It will be quite a different trade, of course, to what we have been accustomed to, as coffee-room customers and commercial gentlemen come in every day by the trains, and it is a big racing house when the races are on, and they are very famous races indeed. It will be something new for me to study the commercial gentlemen and the sporting gentlemen, as we didn’t have any at the ‘Stretford Arms,’ not having any shops or a racecourse. I am told that I shall pick up a lot of character among the commercials, who are most entertaining and full of anecdotes; but it will be too late to put them in my book, as I must finish it now. I know I shall have no time at the “Royal Hotel,” for it will be a big task to manage it, and take us all we know.

I am told, too, that some of the sporting gentlemen would make capital stories, one of them being a young marquis, who is very odd and goes on anyhow. I suppose it will be what Harry calls “a warm time” at race time. I rather dread it. If it is too warm I shall keep out of the way.

But that is like me. Here am I beginning to worry about things before they happen, and instead of that I ought to be getting this chapter finished, for to-morrow is “the change,” and the new people take my dear old home over and enter into possession.
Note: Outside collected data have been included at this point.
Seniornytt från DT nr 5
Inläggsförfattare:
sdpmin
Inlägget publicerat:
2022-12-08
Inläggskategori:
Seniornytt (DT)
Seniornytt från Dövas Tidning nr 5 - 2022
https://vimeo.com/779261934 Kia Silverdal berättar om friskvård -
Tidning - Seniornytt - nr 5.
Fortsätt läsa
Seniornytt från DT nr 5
Everybody about the place is so sorry that we are going, and the nicest and kindest things have been said of us. There was some talk of giving Harry a banquet; but we thought it best not for many reasons, and so last night a few old friends and customers came into our bar-parlour and had a little supper with us, and during supper the Doctor, who has been one of our best friends, presented us, in the name of the company, with a most beautiful silver salver for our sideboard, and on it was engraved “To Mr. and Mrs. Beckett, from a few old customers of the ‘Stretford Arms,’ wishing them long life, success, and happiness.”

It was very kind of them, wasn’t it? and we both felt it very deeply. It is a most beautiful salver, and we shall treasure it as long as we live, and I hope our children will treasure it after we are gone. It is very gratifying, when you have tried to keep up the character of your house and to make your customers comfortable, to know that your efforts have been appreciated, and that everybody wishes you well in your new undertaking.

We are going to spend a week in London before we take possession of the “Royal Hotel,” as Harry has his solicitor and the brokers to see, and a lot of business to attend to, and I want to take my boy to the Zoological Gardens. He is very fond of his Noah’s Ark, and is always delighted to hear his father tell him about the great big animals that live in foreign parts, and I am most anxious to hear what the dear child will say when he sees a real elephant and hears a real lion roar. He is most intelligent for his age, and, though we were rather afraid while he was teething, he has had the most perfect health ever since, and is as fine a little fellow as you could find in the kingdom, and very sturdy on his legs. He has a little sailor suit now, and marches about as proud as you please; but he will keep his hands in his pockets. The sailor suit which I bought him included a knife on a piece of whip-cord, which was the terror of my life for a long time. I wanted to take it away; but he screamed himself almost into convulsions, and I was obliged to let him keep it; but I lived in hourly dread of nurse coming rushing in to say Master Harry had cut himself.

I can’t think why it is that boy children always want to keep their hands in their pockets, and so dearly love a knife. Little girls don’t care about knives; but, then, little girls are easier to manage in every way than little boys, who begin to assert their independence at the very earliest age.

I hope where we are going to will suit my little ones as well as this place has done; but everybody tells me that it is a most healthy town, and so I won’t begin to fidget on that score, though I should feel much happier if our nice, kind, clever doctor could be near us. But, of course, that can’t be.

I believe I shall cry to-morrow when we leave the dear old ‘Stretford Arms;’ but I shall try not to. I have been very happy in it, and we have been very fortunate, far more than we had any right to expect, seeing that we were only young beginners.

The packing up has been an awful job. It is really wonderful how things accumulate. We have had to buy boxes and I don’t know what, and we shall want a big van to take everything, as we take some of our furniture away with us, the new people having some of their own they want to bring in. I am very glad, as it will always be something to remind us of the old place.